James Webb should reveal new and unexpected discoveries and help humanity understand the origin of the universe and our place in it.
One goal is to go back over 13.5 billion years to see the first stars and galaxies that formed several hundred million years after the Big Bang.
The telescope will primarily observe the universe in the infrared, while Hubble‘ has examined it since its launch in 1990 primarily at optical and ultraviolet wavelengths.
Webb has a much larger light-gathering area, which allows it to look at greater distances and therefore further back in time than Hubble.
Dark matter: The mysterious substance that makes up 85% of the universe that scientists cannot confirm
Dark matter is a hypothetical substance that makes up about 85 percent of the universe.

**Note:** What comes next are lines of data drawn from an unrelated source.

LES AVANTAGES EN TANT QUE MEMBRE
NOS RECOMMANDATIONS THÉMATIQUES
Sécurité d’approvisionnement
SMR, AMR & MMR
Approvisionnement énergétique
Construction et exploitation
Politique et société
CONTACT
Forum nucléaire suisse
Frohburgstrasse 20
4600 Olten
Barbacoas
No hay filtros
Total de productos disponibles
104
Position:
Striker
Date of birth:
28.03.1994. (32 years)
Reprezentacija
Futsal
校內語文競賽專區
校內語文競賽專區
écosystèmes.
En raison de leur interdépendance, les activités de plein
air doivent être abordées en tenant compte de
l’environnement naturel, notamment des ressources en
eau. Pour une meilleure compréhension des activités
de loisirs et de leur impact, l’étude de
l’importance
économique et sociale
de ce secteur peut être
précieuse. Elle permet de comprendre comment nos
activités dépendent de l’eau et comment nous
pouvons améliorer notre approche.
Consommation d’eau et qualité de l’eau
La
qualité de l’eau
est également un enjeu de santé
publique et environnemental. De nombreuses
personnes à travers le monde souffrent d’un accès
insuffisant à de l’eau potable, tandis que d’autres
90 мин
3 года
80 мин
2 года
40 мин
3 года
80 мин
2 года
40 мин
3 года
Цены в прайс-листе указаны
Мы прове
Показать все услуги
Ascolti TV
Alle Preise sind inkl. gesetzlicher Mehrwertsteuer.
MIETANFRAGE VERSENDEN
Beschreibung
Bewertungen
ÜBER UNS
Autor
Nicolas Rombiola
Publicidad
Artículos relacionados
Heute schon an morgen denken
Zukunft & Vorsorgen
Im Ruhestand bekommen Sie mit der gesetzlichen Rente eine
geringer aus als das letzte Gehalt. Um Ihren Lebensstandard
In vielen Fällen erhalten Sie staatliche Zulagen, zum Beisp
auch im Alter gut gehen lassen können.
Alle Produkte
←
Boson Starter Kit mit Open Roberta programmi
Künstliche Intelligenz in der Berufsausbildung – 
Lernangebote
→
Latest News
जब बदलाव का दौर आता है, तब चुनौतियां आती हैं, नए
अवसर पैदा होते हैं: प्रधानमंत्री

The enigmatic material is invisible because it does not reflect light and has never been directly observed by scientists.
Astronomers know it exists because of its gravitational effects on known matter.
The European Space Agency says: ‘Light a torch in a completely dark room and you will only see what the torch lights up.
Dark matter is a hypothetical substance that would make up about 27% of the universe. It is believed to be the gravitational “glue” that holds galaxies together (artist’s impression)
“That doesn’t mean the room around you doesn’t exist.
“Likewise, we know dark matter exists but have never observed it directly.”
The material is believed to be the gravitational “glue” that holds galaxies together.
Calculations show that many galaxies would be torn apart instead of spinning if they were not held back by a large amount of dark matter.
The observable universe consists of only five percent of known matter, such as atoms and subatomic particles.